London (ANTARA News) - Pemerintah Inggris mempertimbangkan untuk memajukan waktu ujian General Certificate for Secondary Education (GCSE) dan A-Level atau setara ujian sekolah menengah atas tahun ini karena bertepatan dengan bulan suci Ramadhan yang dimulai tanggal 6 Juni mendatang.

Dimajukannya waktu ujian ini merupakan apresiasi bagi umat Islam di negara ini yang jumlahnya hampir lima persen atau sekitar 2,71 juta jiwa pada tahun 2015, ujar dosen di Essex Bisnis School, University Essex, Murniati Mukhlisin, kepada Antara London, Sabtu.

Tahun ini ujian GCSE dan A-Level akan dimulai 16 Mei sampai 29 Juni, sementara bulan Ramadhan dimulai 6 Juni hingga 5 Juli mendatang.

Ia mengatakan, usia para pelajar yang akan ikut ujian tersebut berkisar antara 15 sampai 17 tahun yang artinya mereka yang beragama Islam sudah berusia baligh dan wajib berpuasa.

Menurut konsultan Sakinah Finance itu, negara yang sangat menjunjung tinggi hak anak ini sangat memikirkan kondisi fisik para pelajar yang harus menahan haus dan lapar di saat ujian. Bukan hanya dipercepat namun ujian yang terpaksa jatuh pada Bulan Puasa akan lebih banyak dibuat di pagi harinya.

Adapun ujian yang akan diadakan sebelum bulan puasa dimulai adalah Bahasa Inggris dan Matematika, yang merupakan mata kuliah umum yang akan diikuti oleh semua pelajar.

Layyina Tamanni, pelajar asal Indonesia yang saat ini bermukim di Inggris akan menghadapi ujian GCSE pada bulan Mei dan Juni, sangat menghargai pemerintah Inggris atas keputusan tersebut.

"Tahun lalu saya berpuasa hampir 19 jam sehari tetapi tidak merasa berat karena bertepatan dengan hari libur. Tahun ini saya harus puasa panjang lagi dan kali ini bertepatan pada saat ujian," ujar Layyina yang beberapa waktu yang lalu menjadi juara Young Journalism Competition di Colchester, kota tempat dia sekolah.

Seperti dilansir koran Daily Mail, keputusan perubahan tanggal ini memunculkan kritikan dari perwakilan Christian Concern, Colin Hart yang menyatakan tidak seharusnya diistimewakan karena masyarakat Muslim adalah minoritas.

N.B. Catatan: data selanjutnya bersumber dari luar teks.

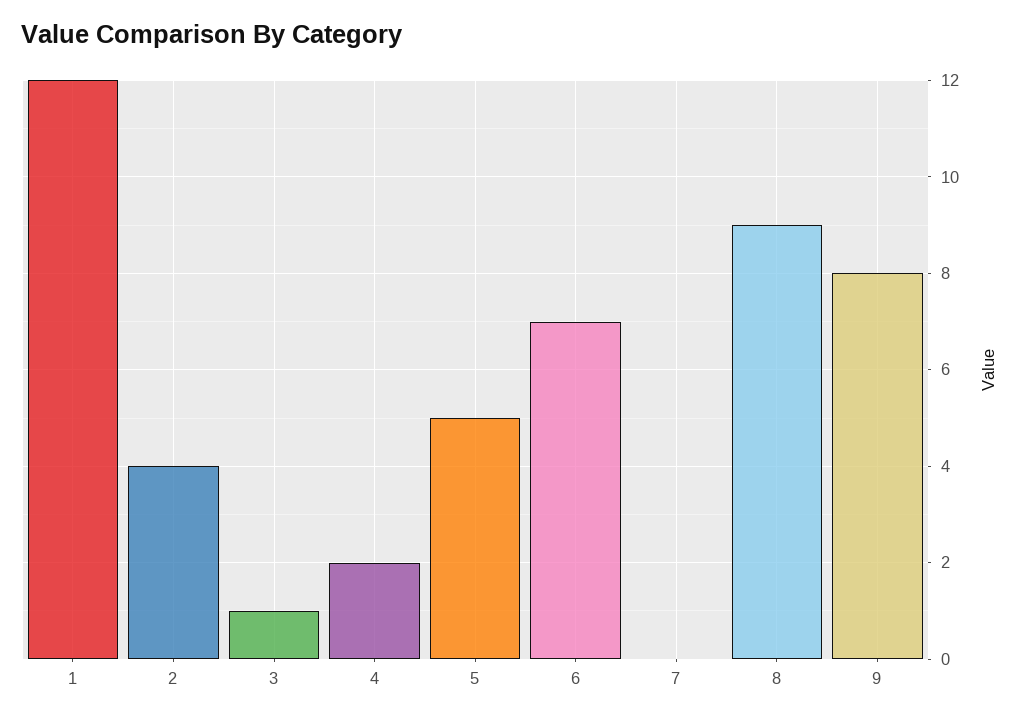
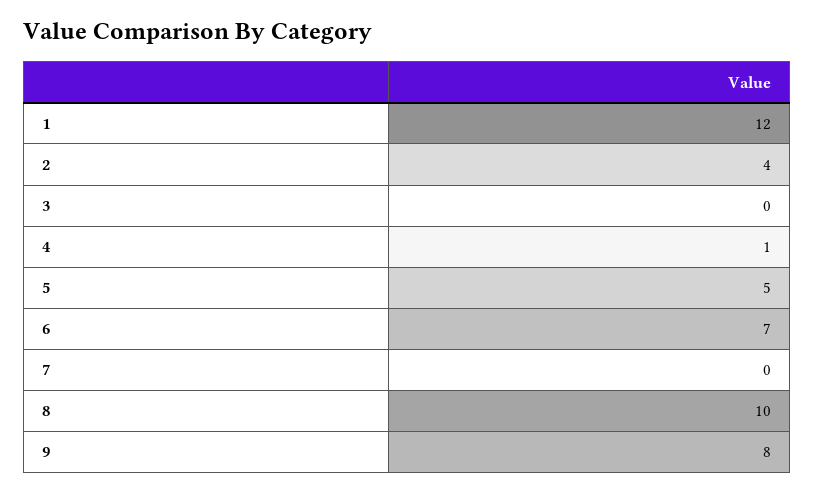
  {
    "1": 12,
    "2": 4,
-   "3": 1,
+   "3": 0,
-   "4": 2,
+   "4": 1,
    "5": 5,
    "6": 7,
    "7": 0,
-   "8": 9,
+   "8": 10,
    "9": 8
  }

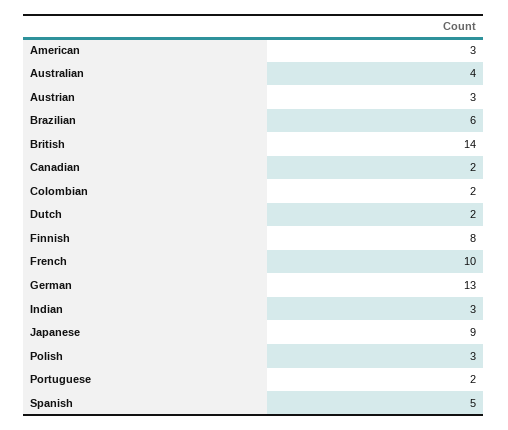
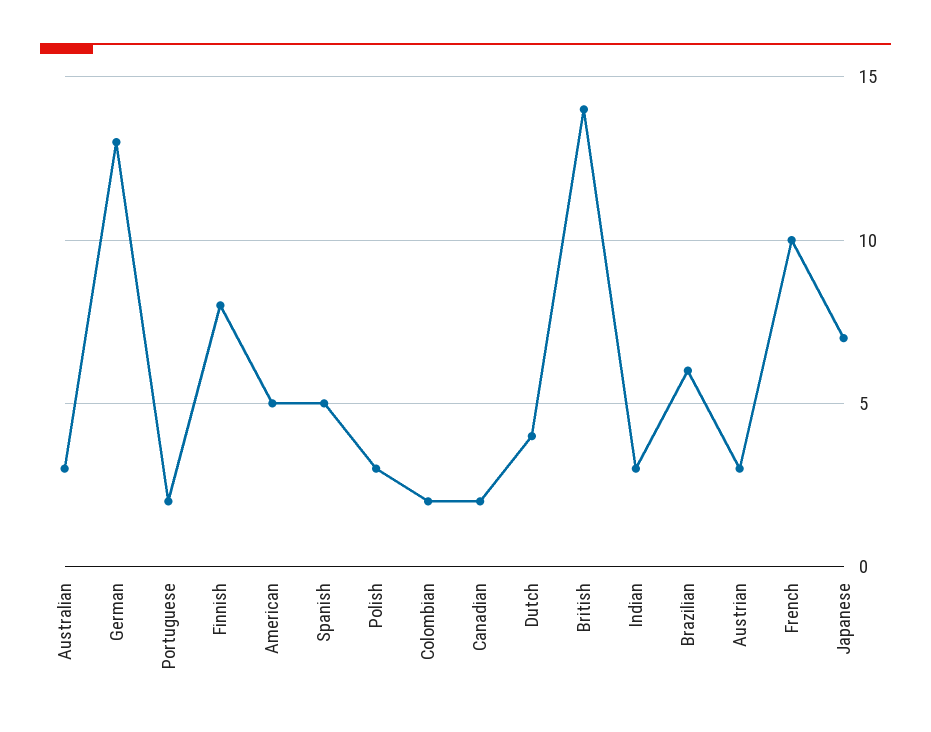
  {
-   "American": 3,
+   "American": 5,
-   "Australian": 4,
+   "Australian": 3,
    "Austrian": 3,
    "Brazilian": 6,
    "British": 14,
    "Canadian": 2,
    "Colombian": 2,
-   "Dutch": 2,
+   "Dutch": 4,
    "Finnish": 8,
    "French": 10,
    "German": 13,
    "Indian": 3,
-   "Japanese": 9,
+   "Japanese": 7,
    "Polish": 3,
    "Portuguese": 2,
    "Spanish": 5
  }

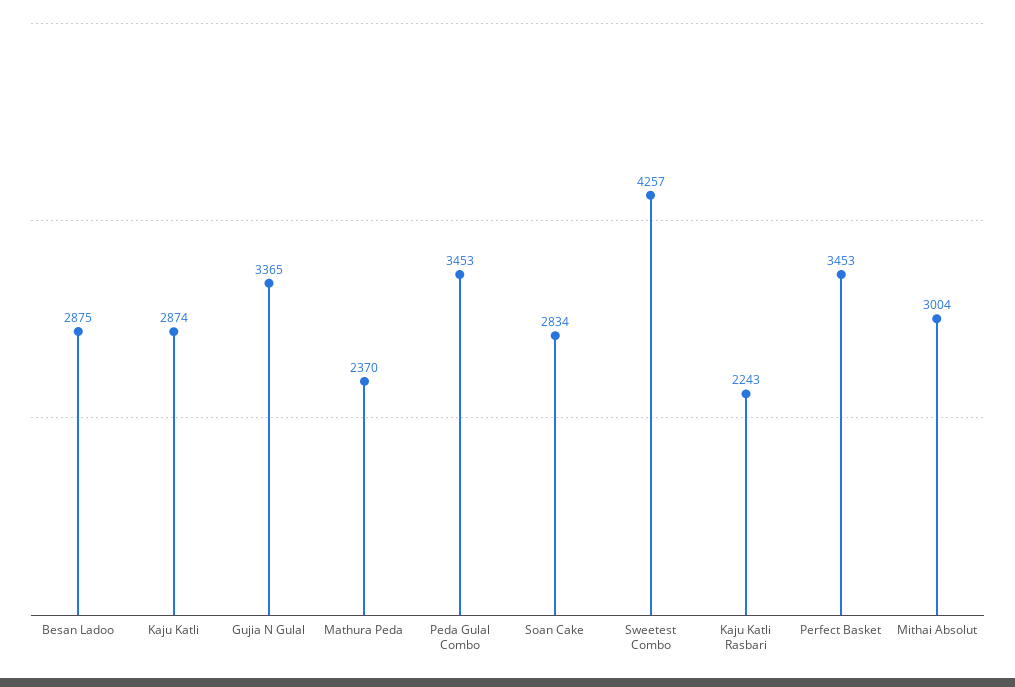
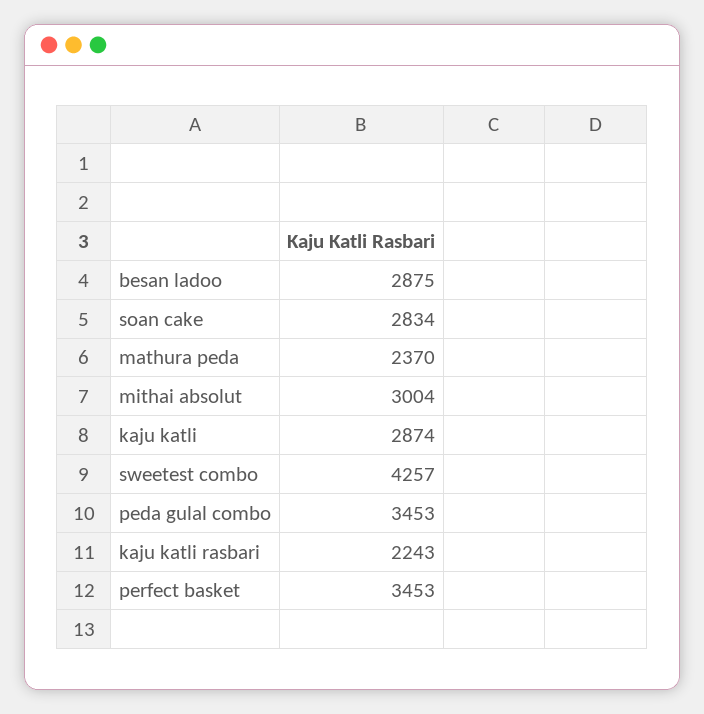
  {
    "Besan Ladoo": 2875,
    "Kaju Katli": 2874,
-   "Gujia N Gulal": 3365,
    "Mathura Peda": 2370,
    "Peda Gulal Combo": 3453,
    "Soan Cake": 2834,
    "Sweetest Combo": 4257,
    "Kaju Katli Rasbari": 2243,
    "Perfect Basket": 3453,
    "Mithai Absolut": 3004
  }

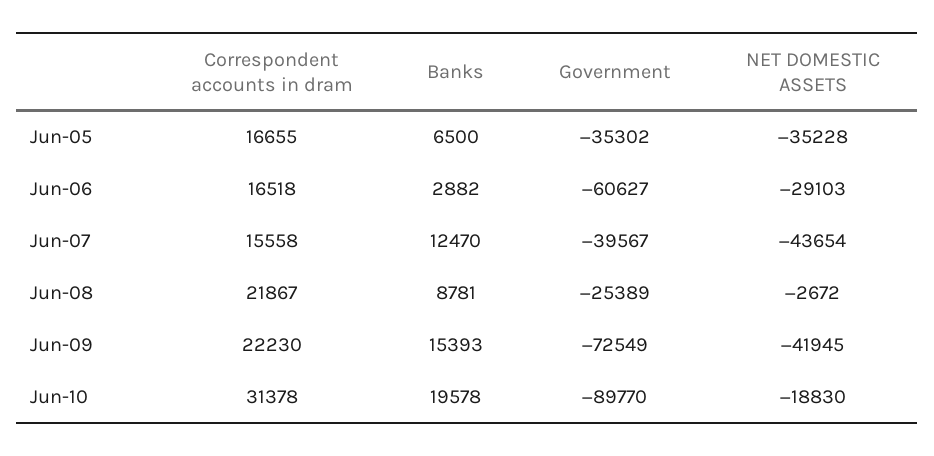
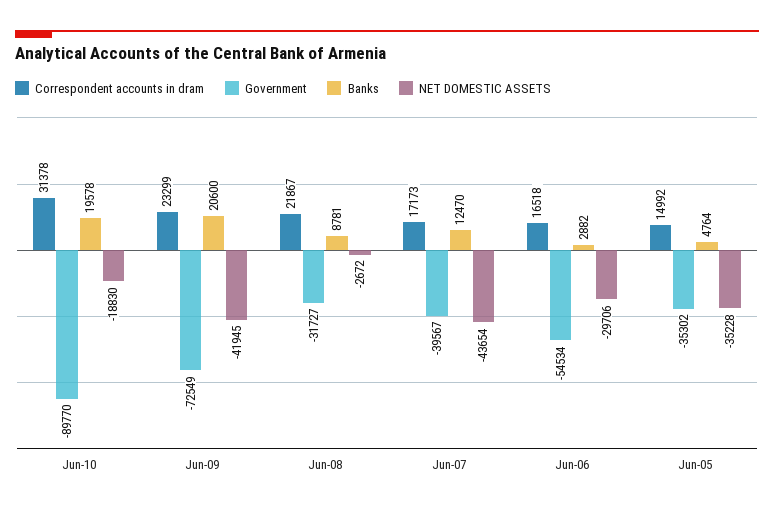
  {
    "Correspondent accounts in dram": {
-     "Jun-05": 16655,
+     "Jun-05": 14992,
      "Jun-06": 16518,
-     "Jun-07": 15558,
+     "Jun-07": 17173,
      "Jun-08": 21867,
-     "Jun-09": 22230,
+     "Jun-09": 23299,
      "Jun-10": 31378
    },
    "Banks": {
-     "Jun-05": 6500,
+     "Jun-05": 4764,
      "Jun-06": 2882,
      "Jun-07": 12470,
      "Jun-08": 8781,
-     "Jun-09": 15393,
+     "Jun-09": 20600,
      "Jun-10": 19578
    },
    "Government": {
      "Jun-05": -35302,
-     "Jun-06": -60627,
+     "Jun-06": -54534,
      "Jun-07": -39567,
-     "Jun-08": -25389,
+     "Jun-08": -31727,
      "Jun-09": -72549,
      "Jun-10": -89770
    },
    "NET DOMESTIC ASSETS": {
      "Jun-05": -35228,
-     "Jun-06": -29103,
+     "Jun-06": -29706,
      "Jun-07": -43654,
      "Jun-08": -2672,
      "Jun-09": -41945,
      "Jun-10": -18830
    }
  }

Namun pihak National Secular Society yang diwakili Keith Porteous Wood menyatakan setuju jika banyak pelajar Muslim yang terkena dampaknya asalkan jangan menjadikan jadwalnya kacau.

Apapun perdebatannya, Panitia Ujian menetapkan dan keputusan ini menjadi simbol kerukunan berbagai kelompok agama di negara Kristen Ortodoks Ratu Elizabeth ini.